Firefox is more secure than Internet Explorer, in part because most criminal hackers look for holes in the industry leader--that's just efficient business. But there are also several structural differences that make Firefox an inherently more secure browser. First, Firefox doesn't support VBScript and ActiveX Controls, which are often the source of attacks and vulnerabilities within IE. Unfortunately, the lack of ActiveX support also affects the performance of some Web sites. For example, the pop-up menu at Slate.com, a Microsoft site, didn't work within Firefox, but we were still able to navigate the site. Also, while Outlook Web Access did work, some of its features were missing or rendered differently. But at most sites, Firefox worked just as well as IE 6.0.

Another difference from Internet Explorer is in how Firefox handles secure Web sites, such as e-commerce or online banking sites. When visiting a secure site, Firefox highlights the address bar's URL in yellow and shows the Lock icon. If you click the Lock icon, you can review the site's security information and decide whether to continue. The domain name of the site you are visiting is also listed in the right-hand corner of secure windows, so you know the true source of every page. A criminal hacker might be able to spoof the location bar address, but he or she won't be able to spoof this secondary address display. Given all this security, we were still able to log on to secure financial sites, including Citibank.com and Fidelity.com, without any problems.


Extensions such as Chatzilla, an IRC client, can be easily downloaded from within the Firefox interface.

Like Microsoft, Mozilla has developers building helper applications for Firefox. While there are more plug-ins available for Internet Explorer, the Firefox plug-ins, called extensions, are much more varied in nature. For example, Chatzilla is an IRC chat client, Adblock blocks flash advertising from Web sites, and Mouse Gestures lets you navigate using simple mouse movements. There are currently 170 extensions available for Firefox, compared to several hundred plug-ins currently available for Internet Explorer.

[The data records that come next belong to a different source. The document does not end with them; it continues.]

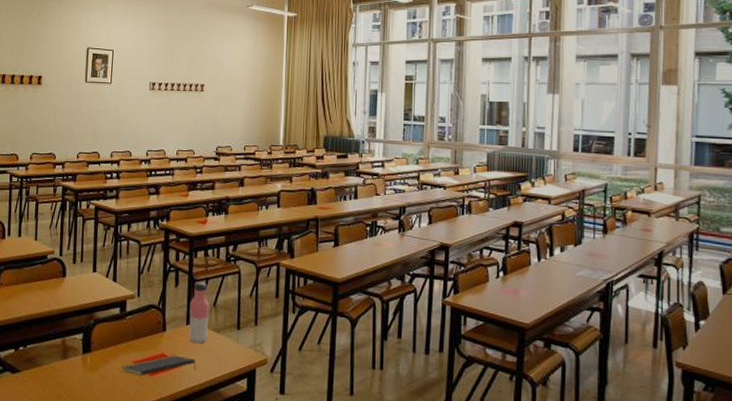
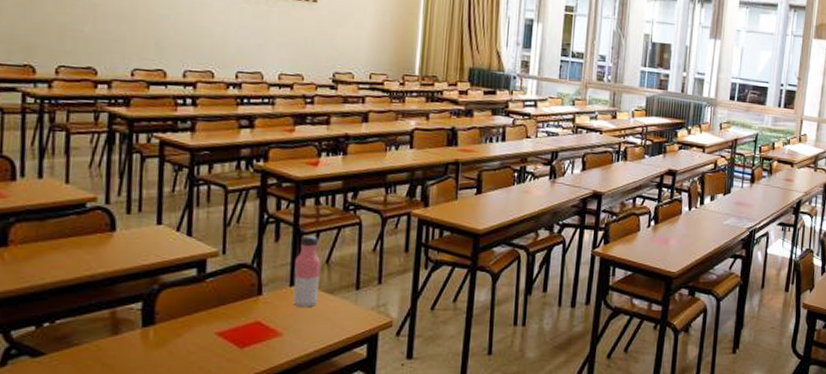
notepad: present [121,355,196,376] -> none [199,322,302,349]

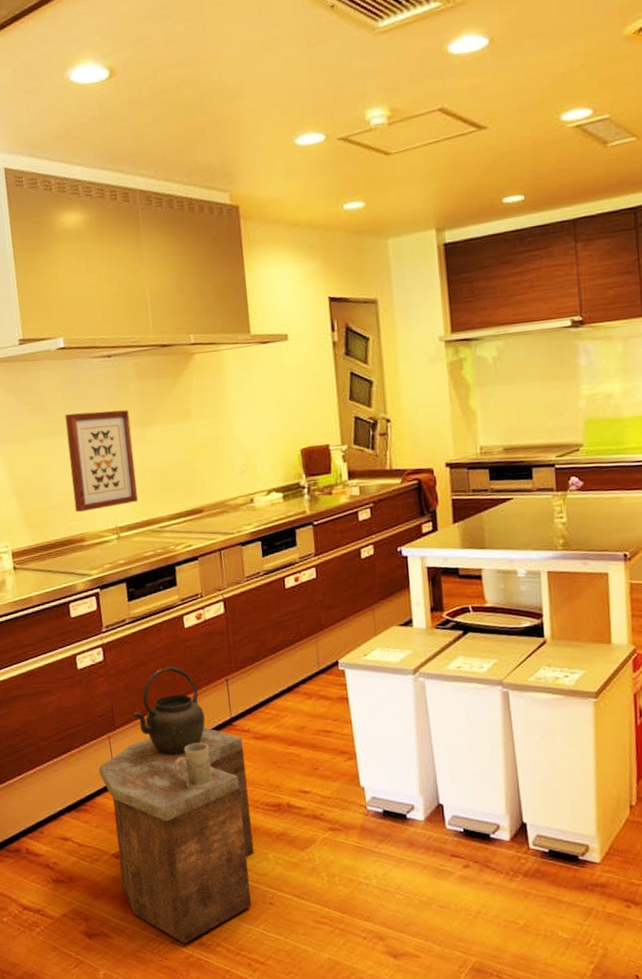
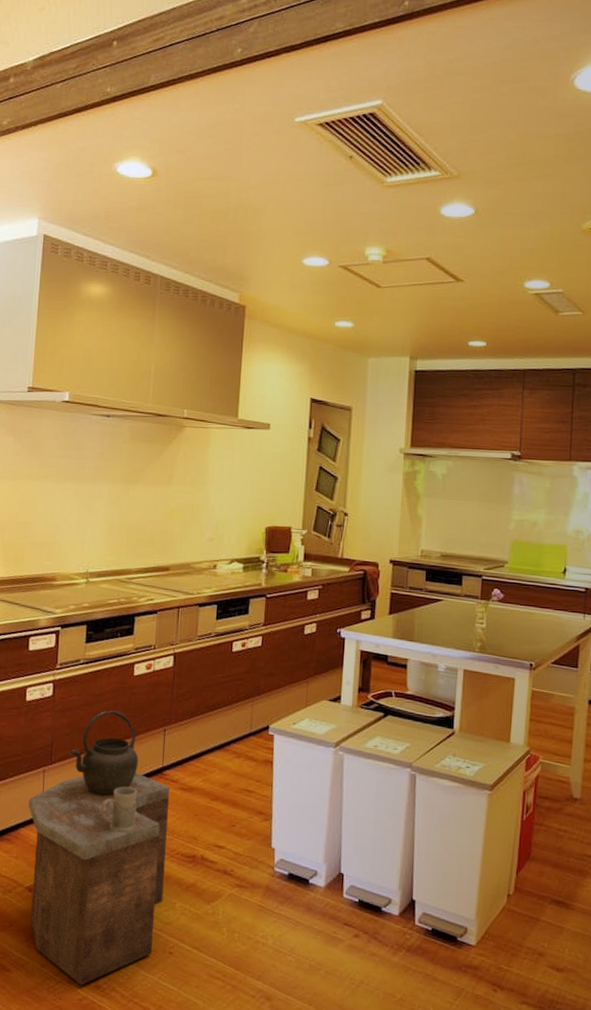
wall art: present [64,409,138,512] -> none [51,461,117,553]

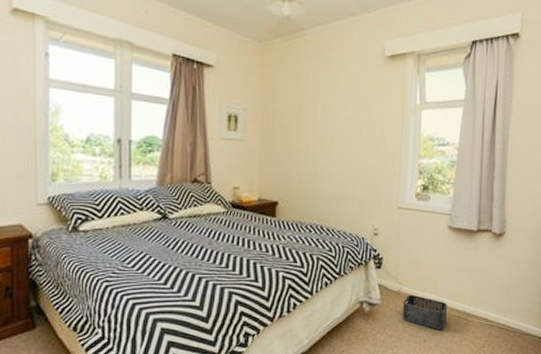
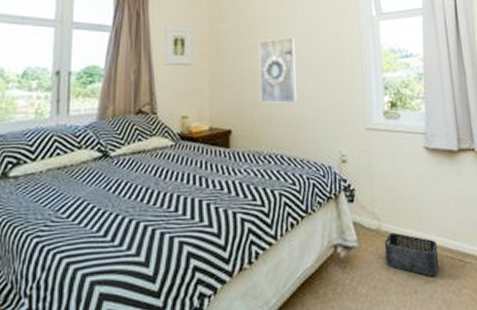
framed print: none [305,120,342,181] -> present [259,36,298,103]

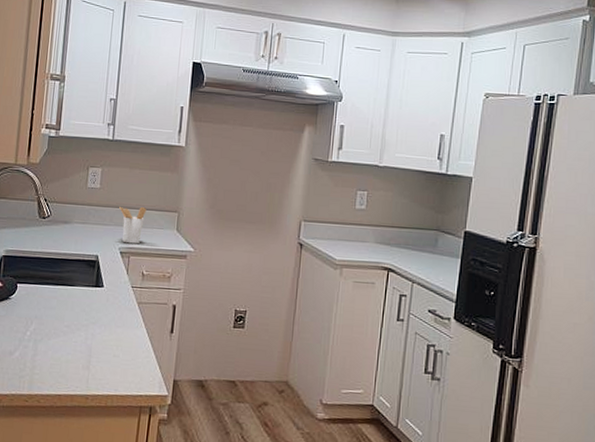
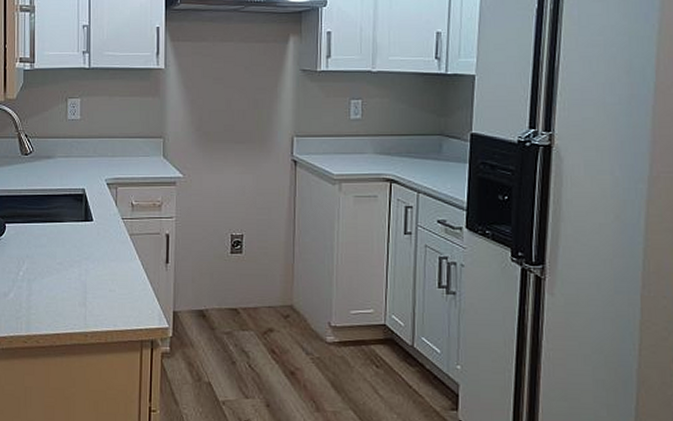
utensil holder: present [119,206,147,244] -> none [102,134,130,174]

Service and support of Mozilla Firefox

During our three-week test period, Firefox didn't crash once, which was encouraging, considering it was still a prerelease version. Firefox is based on open-source code, which is both a good and a bad thing when it comes to getting support. On one hand, hundreds of open-source developers worldwide are working to create new apps and troubleshoot bugs. You can reach many of them through Mozilla's Web site, which features a rich knowledge base of potential problems and fixes, plus numerous message boards where experts can answer your tech-support problems. For example, we had difficulty using Launch.com with Firefox, and after consulting the message boards, we were able to identify the problem quickly. Mozilla can also connect you with real-time chats. Unfortunately, telephone support from Mozilla costs $39.99 per incident. Microsoft charges $35 per incident for both e-mail and telephone technical support.